Data records:
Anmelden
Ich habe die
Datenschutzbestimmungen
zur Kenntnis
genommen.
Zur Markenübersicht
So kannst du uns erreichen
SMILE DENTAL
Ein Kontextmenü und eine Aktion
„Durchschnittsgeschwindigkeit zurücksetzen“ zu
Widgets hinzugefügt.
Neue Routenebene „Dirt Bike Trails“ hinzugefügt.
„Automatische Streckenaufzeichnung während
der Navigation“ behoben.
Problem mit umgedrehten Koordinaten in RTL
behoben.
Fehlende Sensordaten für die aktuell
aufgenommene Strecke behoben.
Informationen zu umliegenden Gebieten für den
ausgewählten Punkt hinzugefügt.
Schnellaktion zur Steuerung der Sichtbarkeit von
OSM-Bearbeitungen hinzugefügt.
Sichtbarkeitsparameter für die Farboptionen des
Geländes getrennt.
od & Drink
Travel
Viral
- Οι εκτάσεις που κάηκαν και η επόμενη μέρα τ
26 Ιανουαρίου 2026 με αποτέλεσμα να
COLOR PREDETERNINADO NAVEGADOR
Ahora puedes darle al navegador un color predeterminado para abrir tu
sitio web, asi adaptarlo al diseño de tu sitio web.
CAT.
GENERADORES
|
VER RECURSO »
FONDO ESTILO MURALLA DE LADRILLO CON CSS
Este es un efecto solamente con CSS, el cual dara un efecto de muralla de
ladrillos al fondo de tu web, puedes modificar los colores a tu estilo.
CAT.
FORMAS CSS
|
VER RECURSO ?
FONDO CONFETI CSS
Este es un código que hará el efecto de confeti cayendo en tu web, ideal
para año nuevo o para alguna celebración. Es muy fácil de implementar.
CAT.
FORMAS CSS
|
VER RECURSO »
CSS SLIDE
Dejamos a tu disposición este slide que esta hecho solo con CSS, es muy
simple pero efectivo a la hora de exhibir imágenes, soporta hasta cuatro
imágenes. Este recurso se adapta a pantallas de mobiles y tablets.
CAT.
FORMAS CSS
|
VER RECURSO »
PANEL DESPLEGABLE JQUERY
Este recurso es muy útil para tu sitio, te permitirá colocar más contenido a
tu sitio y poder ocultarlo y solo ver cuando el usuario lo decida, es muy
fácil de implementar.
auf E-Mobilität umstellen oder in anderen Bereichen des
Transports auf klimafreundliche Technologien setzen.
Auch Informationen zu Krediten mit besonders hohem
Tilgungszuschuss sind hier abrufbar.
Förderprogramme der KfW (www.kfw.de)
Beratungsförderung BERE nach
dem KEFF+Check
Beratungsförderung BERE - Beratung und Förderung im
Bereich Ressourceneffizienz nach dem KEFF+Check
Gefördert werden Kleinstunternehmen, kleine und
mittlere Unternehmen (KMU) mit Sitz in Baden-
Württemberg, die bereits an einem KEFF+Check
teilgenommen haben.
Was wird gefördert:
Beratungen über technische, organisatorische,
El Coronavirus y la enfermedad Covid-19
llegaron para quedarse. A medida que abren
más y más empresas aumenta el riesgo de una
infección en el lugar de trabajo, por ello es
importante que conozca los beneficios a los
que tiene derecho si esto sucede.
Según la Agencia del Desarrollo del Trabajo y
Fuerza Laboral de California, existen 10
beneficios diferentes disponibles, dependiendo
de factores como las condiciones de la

Exercise directions: Once more, write out the records in full, exactly as they appear.

Answer section:
Anmelden
Ich habe die
Datenschutzbestimmungen
zur Kenntnis
genommen.
Zur Markenübersicht
So kannst du uns erreichen
SMILE DENTAL
Ein Kontextmenü und eine Aktion
„Durchschnittsgeschwindigkeit zurücksetzen“ zu
Widgets hinzugefügt.
Neue Routenebene „Dirt Bike Trails“ hinzugefügt.
„Automatische Streckenaufzeichnung während
der Navigation“ behoben.
Problem mit umgedrehten Koordinaten in RTL
behoben.
Fehlende Sensordaten für die aktuell
aufgenommene Strecke behoben.
Informationen zu umliegenden Gebieten für den
ausgewählten Punkt hinzugefügt.
Schnellaktion zur Steuerung der Sichtbarkeit von
OSM-Bearbeitungen hinzugefügt.
Sichtbarkeitsparameter für die Farboptionen des
Geländes getrennt.
od & Drink
Travel
Viral
- Οι εκτάσεις που κάηκαν και η επόμενη μέρα τ
26 Ιανουαρίου 2026 με αποτέλεσμα να
COLOR PREDETERNINADO NAVEGADOR
Ahora puedes darle al navegador un color predeterminado para abrir tu
sitio web, asi adaptarlo al diseño de tu sitio web.
CAT.
GENERADORES
|
VER RECURSO »
FONDO ESTILO MURALLA DE LADRILLO CON CSS
Este es un efecto solamente con CSS, el cual dara un efecto de muralla de
ladrillos al fondo de tu web, puedes modificar los colores a tu estilo.
CAT.
FORMAS CSS
|
VER RECURSO ?
FONDO CONFETI CSS
Este es un código que hará el efecto de confeti cayendo en tu web, ideal
para año nuevo o para alguna celebración. Es muy fácil de implementar.
CAT.
FORMAS CSS
|
VER RECURSO »
CSS SLIDE
Dejamos a tu disposición este slide que esta hecho solo con CSS, es muy
simple pero efectivo a la hora de exhibir imágenes, soporta hasta cuatro
imágenes. Este recurso se adapta a pantallas de mobiles y tablets.
CAT.
FORMAS CSS
|
VER RECURSO »
PANEL DESPLEGABLE JQUERY
Este recurso es muy útil para tu sitio, te permitirá colocar más contenido a
tu sitio y poder ocultarlo y solo ver cuando el usuario lo decida, es muy
fácil de implementar.
auf E-Mobilität umstellen oder in anderen Bereichen des
Transports auf klimafreundliche Technologien setzen.
Auch Informationen zu Krediten mit besonders hohem
Tilgungszuschuss sind hier abrufbar.
Förderprogramme der KfW (www.kfw.de)
Beratungsförderung BERE nach
dem KEFF+Check
Beratungsförderung BERE - Beratung und Förderung im
Bereich Ressourceneffizienz nach dem KEFF+Check
Gefördert werden Kleinstunternehmen, kleine und
mittlere Unternehmen (KMU) mit Sitz in Baden-
Württemberg, die bereits an einem KEFF+Check
teilgenommen haben.
Was wird gefördert:
Beratungen über technische, organisatorische,
El Coronavirus y la enfermedad Covid-19
llegaron para quedarse. A medida que abren
más y más empresas aumenta el riesgo de una
infección en el lugar de trabajo, por ello es
importante que conozca los beneficios a los
que tiene derecho si esto sucede.
Según la Agencia del Desarrollo del Trabajo y
Fuerza Laboral de California, existen 10
beneficios diferentes disponibles, dependiendo
de factores como las condiciones de la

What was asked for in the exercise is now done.